The hit Serial podcast reexamined the case at the urging of Syed’s childhood friend, Rabia Chaudry, a decadeslong advocate for his innocence. Though prosecutors have agreed the system had failed Syed, a debate continues to rage over whether he is responsible for Lee’s death.
Syed is currently under home detention. Prosecutors have 30 days to decide whether they will try him again or drop the charges; it's unclear whether there will be a new trial.
Rina Sawayama is not an industry plant
“The most ridiculous thing I’ve read about myself,” pop star Rina Sawayama said in a TikTok that went viral two weeks ago. “That I’m an industry plant. Sis, I’m 31. Whoever tried to plant me did not do a great job.”
It took nearly a decade of publishing music before Sawayama's career took off. When her debut album, Sawayama, came out, during the early months of the pandemic in April 2020, promotion was stuck exclusively online. “I wasn't doing any shows. I wasn't doing anything in person. My screentime was probably insane,” she told BuzzFeed News
Still, Sawayama, a mind-bending Y2K time capsule that focused largely on social identity (pansexualness, Asianness, womanness), blew up regardless.
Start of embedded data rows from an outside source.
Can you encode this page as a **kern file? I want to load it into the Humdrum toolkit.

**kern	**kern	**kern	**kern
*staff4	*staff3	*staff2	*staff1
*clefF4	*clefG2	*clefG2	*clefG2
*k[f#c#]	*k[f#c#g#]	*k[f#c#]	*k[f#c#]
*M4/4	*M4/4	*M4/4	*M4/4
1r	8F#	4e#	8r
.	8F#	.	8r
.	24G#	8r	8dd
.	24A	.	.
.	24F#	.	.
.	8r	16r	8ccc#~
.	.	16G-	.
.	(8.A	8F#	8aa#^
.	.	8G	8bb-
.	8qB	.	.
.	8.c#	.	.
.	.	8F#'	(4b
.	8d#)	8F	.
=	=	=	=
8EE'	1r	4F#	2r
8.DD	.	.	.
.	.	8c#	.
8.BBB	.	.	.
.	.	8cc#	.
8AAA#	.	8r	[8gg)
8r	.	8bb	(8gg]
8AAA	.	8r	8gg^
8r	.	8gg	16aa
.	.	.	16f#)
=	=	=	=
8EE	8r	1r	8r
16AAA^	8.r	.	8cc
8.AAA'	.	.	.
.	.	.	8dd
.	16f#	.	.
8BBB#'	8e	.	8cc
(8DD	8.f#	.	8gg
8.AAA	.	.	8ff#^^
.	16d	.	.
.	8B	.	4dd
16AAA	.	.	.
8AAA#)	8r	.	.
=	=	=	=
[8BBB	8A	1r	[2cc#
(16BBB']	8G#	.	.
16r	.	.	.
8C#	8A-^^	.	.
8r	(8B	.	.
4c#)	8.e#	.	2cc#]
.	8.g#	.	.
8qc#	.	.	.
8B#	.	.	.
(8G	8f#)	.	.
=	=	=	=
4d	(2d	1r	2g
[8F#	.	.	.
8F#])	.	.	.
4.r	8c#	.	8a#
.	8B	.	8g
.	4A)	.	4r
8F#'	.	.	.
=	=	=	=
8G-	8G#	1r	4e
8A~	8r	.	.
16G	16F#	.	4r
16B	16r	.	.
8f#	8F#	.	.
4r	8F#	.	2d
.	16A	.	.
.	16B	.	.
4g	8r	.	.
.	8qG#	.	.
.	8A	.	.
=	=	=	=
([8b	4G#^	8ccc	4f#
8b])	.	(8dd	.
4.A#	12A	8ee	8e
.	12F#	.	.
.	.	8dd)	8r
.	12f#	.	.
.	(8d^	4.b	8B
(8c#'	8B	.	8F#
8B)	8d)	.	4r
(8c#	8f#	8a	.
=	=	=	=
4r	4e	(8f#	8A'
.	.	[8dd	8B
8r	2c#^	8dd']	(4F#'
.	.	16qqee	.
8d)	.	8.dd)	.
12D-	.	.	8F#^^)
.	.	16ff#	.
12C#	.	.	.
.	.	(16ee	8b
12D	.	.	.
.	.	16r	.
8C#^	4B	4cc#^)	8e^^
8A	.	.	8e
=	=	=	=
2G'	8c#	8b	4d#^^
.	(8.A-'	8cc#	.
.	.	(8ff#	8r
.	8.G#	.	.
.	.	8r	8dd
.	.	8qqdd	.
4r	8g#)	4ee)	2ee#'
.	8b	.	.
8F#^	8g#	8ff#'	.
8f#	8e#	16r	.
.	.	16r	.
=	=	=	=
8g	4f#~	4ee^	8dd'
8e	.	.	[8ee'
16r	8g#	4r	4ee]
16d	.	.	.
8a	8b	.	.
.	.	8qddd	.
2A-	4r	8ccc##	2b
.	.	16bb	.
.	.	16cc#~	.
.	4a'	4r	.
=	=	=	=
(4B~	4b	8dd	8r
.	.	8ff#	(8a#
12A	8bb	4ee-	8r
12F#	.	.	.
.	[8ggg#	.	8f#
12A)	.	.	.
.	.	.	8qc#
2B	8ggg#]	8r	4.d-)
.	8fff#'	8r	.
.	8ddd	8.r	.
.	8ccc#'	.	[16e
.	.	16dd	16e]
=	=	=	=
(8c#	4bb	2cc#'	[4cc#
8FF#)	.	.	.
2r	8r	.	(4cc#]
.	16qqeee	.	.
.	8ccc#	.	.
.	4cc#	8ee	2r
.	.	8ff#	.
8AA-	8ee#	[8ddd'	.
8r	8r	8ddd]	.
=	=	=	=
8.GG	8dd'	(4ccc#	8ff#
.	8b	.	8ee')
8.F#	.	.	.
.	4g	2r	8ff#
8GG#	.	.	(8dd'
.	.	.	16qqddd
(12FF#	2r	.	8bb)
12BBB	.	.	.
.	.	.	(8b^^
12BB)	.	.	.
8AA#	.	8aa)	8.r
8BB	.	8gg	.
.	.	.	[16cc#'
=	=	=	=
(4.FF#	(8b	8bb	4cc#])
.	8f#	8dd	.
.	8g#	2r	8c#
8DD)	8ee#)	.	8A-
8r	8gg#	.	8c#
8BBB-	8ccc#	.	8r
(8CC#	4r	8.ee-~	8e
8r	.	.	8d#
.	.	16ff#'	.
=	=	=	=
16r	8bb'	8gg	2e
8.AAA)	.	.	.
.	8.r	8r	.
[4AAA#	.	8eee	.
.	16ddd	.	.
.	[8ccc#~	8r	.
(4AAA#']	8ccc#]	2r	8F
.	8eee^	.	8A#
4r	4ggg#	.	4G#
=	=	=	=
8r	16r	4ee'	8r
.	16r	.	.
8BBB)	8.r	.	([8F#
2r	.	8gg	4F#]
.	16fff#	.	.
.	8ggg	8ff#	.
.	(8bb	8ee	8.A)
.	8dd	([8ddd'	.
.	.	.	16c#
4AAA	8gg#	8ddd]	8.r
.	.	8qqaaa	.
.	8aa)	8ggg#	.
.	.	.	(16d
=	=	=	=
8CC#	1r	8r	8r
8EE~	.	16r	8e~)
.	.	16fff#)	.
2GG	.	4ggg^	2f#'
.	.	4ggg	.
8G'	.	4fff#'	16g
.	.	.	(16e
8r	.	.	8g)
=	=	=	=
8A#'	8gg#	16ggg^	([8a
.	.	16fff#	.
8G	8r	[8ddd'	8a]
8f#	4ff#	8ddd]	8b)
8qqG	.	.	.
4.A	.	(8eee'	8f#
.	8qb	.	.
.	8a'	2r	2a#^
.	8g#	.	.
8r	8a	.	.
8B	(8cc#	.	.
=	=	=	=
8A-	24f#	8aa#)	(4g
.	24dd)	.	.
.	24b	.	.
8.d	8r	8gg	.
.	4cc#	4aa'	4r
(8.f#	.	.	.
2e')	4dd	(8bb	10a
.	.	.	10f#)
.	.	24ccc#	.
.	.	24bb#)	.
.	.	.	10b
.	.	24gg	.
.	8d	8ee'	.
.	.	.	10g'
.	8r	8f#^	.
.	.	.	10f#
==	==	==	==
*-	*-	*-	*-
The Guardian named it one of the 50 best albums of 2020, and it peaked at No. 6 on the Billboard Top 100 Dance chart. Now she’s back with a sophomore effort, Hold the Girl, and even as her star rises in the mainstream pop world, her standard for success remains grounded:
“I guess it is just to be able to look at someone at my show and be like, This is the truest version of me,” she said. “And this is the truest version of you. And we're in the room together. And we're having an amazing time. And that's really like, all I can hope for.”